*Exercise aim*
Write out each line of the entries below that holds the word "Insurance".

*Saved data entries*
:::::
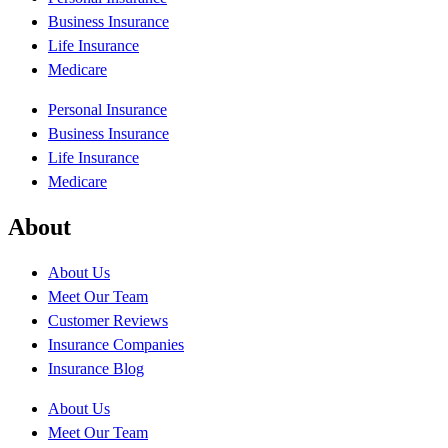
Business Insurance
Life Insurance
Medicare
Personal Insurance
Business Insurance
Life Insurance
Medicare
About
About Us
Meet Our Team
Customer Reviews
Insurance Companies
Insurance Blog
About Us
Meet Our Team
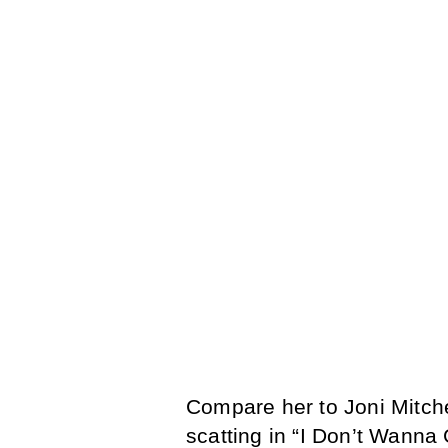
Compare her to Joni Mitchel
scatting in “I Don’t Wanna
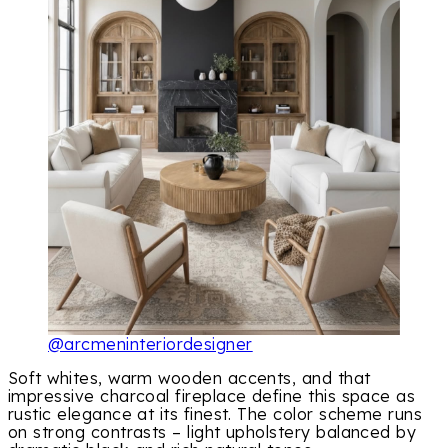
@arcmeninteriordesigner
Soft whites, warm wooden accents, and that
impressive charcoal fireplace define this space as
rustic elegance at its finest. The color scheme runs
on strong contrasts – light upholstery balanced by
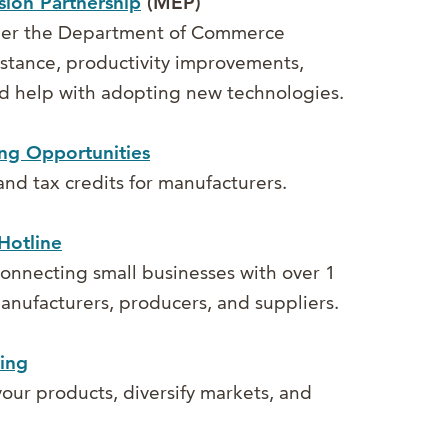
ion Partnership
(MEP)
der the Department of Commerce
sistance, productivity improvements,
d help with adopting new technologies.
ng Opportunities
 and tax credits for manufacturers.
Hotline
onnecting small businesses with over 1
 manufacturers, producers, and suppliers.
ing
our products, diversify markets, and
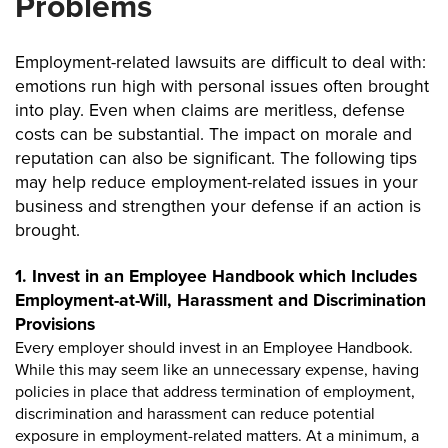
Problems
Employment-related lawsuits are difficult to deal with:
emotions run high with personal issues often brought
into play. Even when claims are meritless, defense
costs can be substantial. The impact on morale and
reputation can also be significant. The following tips
may help reduce employment-related issues in your
business and strengthen your defense if an action is
brought.
1. Invest in an Employee Handbook which Includes
Employment-at-Will, Harassment and Discrimination
Provisions
Every employer should invest in an Employee Handbook.
While this may seem like an unnecessary expense, having
policies in place that address termination of employment,
discrimination and harassment can reduce potential
exposure in employment-related matters. At a minimum, a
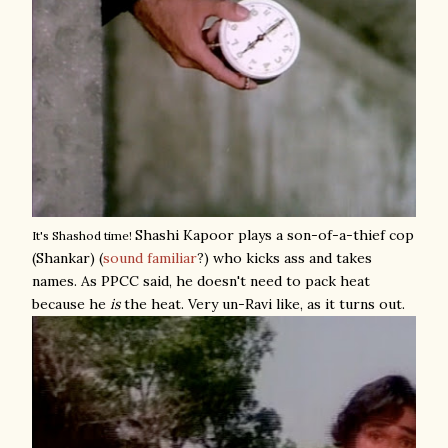
Shashi Kapoor plays a son-of-a-thief cop
It's Shashod time!
(Shankar) (
sound familiar
?) who kicks ass and takes
names. As PPCC said, he doesn't need to pack heat
because he
is
the heat. Very un-Ravi like, as it turns out.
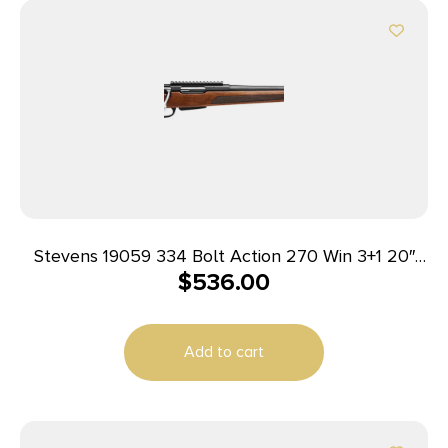
Stevens 19059 334 Bolt Action 270 Win 3+1 20″
$
536.00
Matte Black Heavy Sporter Barrel, Matte Black
Picatinny Rail Carbon Steel Receiver, Fixed Turkish
Walnut Stock, Ambidextrous
Add to cart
:::::
*Response to the task*
Business Insurance
Life Insurance
Personal Insurance
Business Insurance
Life Insurance
Insurance Companies
Insurance Blog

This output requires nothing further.